Abstract
Our objective was to assess the generalizability, across sites and cognitive contexts, of schizophrenia classification based on functional brain connectivity. We tested different training-test scenarios combining fMRI data from 191 schizophrenia patients and 191 matched healthy controls obtained at 6 scanning sites and under different task conditions. Diagnosis classification accuracy generalized well to a novel site and cognitive context provided data from multiple sites were used for classifier training. By contrast, lower classification accuracy was achieved when data from a single distinct site was used for training. These findings indicate that it is beneficial to use multisite data to train fMRI-based classifiers intended for large-scale use in the clinical realm.
1. Introduction
Psychiatrists and other mental health professionals could benefit in the not-so-far future from neuroimaging-based classification tools to assist diagnosis and prognosis in mental illness (Huys et al., 2016). Recent developments in the neuroimaging field have led to a shift from group comparisons based on averaging across subjects to machine learning techniques making prediction at the individual level (Dubois and Adolphs, 2016). In this approach, the emphasis is put on the ability of an algorithm to classify individuals into clinical categories with good generalizability to unseen subjects. Over the last decade, hundreds of studies have successfully classified various psychiatric and neurological disorders based on in vivo brain imaging (reviewed in Arbabshirani et al., 2016; Wolfers et al., 2015). For instance, Arbabshirani et al. (2016) identified 30 published studies that distinguished schizophrenia patients from healthy controls with an average accuracy of 83% using functional magnetic resonance imaging (fMRI), either under task or rest states.

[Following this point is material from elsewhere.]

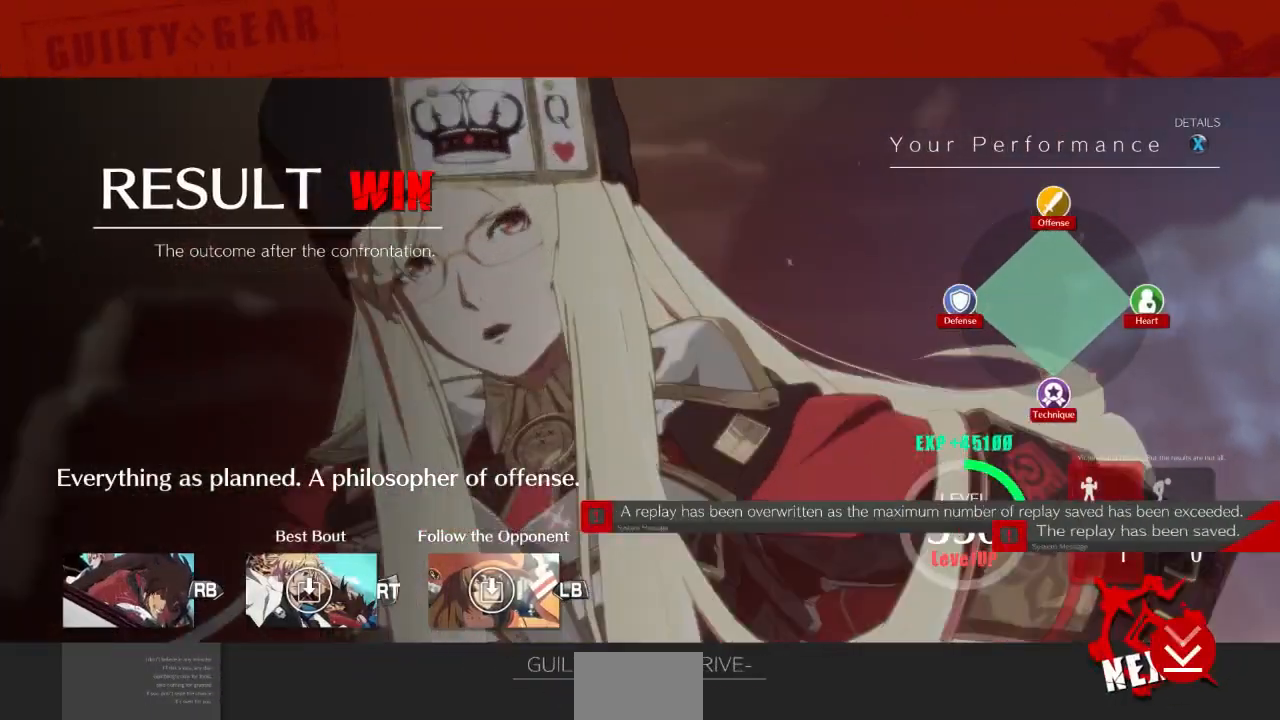
{"dt_ms": 500, "buttons": [], "events": [[33, "CROSS", "down"], [133, "CROSS", "up"]]}
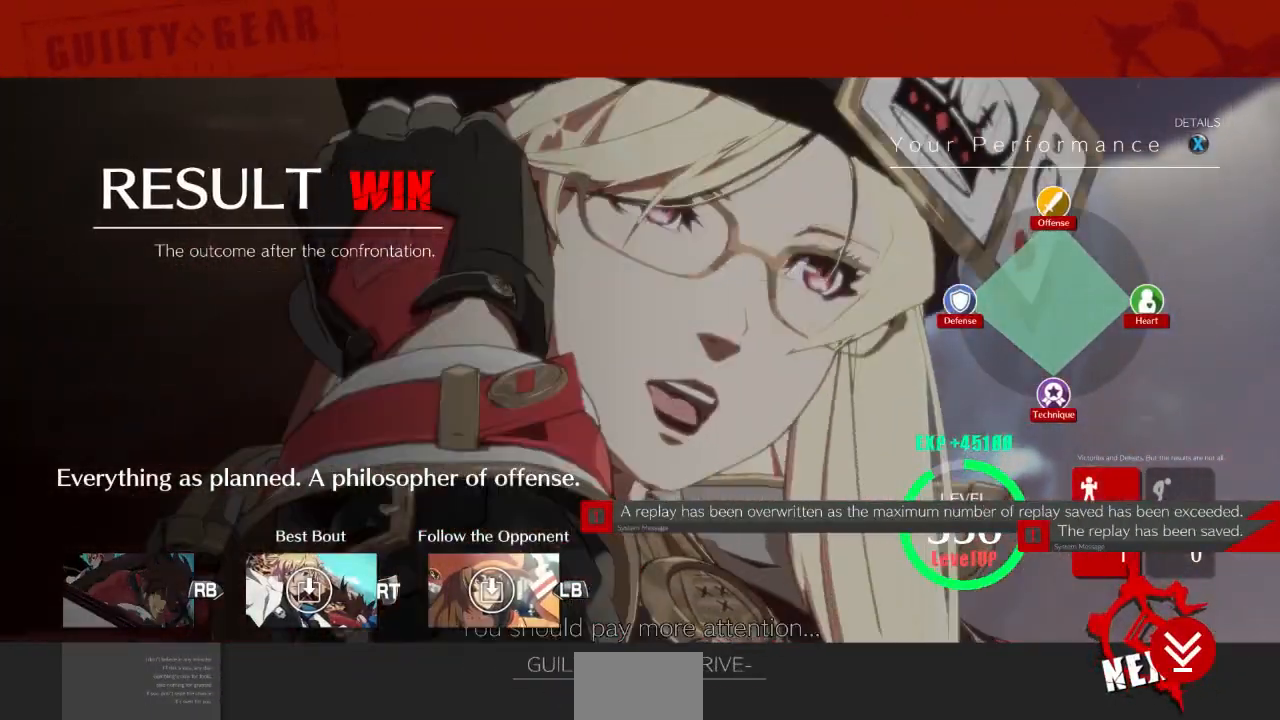
{"dt_ms": 500, "buttons": [], "events": [[33, "CROSS", "down"], [133, "CROSS", "up"], [333, "CROSS", "down"], [467, "CROSS", "up"]]}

To date, however, the vast majority of classification works in mental illness were performed in a research context, using data from single sites of acquisition. Such findings may not generalize to large-scale clinical settings, with patients being scanned at widely-spread sites and possibly under various mental states. In most cases, the performance of classifiers was only assessed for unseen, test subjects with the exact same characteristics as the sample used for training. Yet, using gender as a proof-of-concept target variable, there was initial evidence that classifiers only poorly generalize to data drawn from other site samples (Huf et al., 2014). The inclusion of data from multiple sites during training improved the classifier performance for data of unseen sites.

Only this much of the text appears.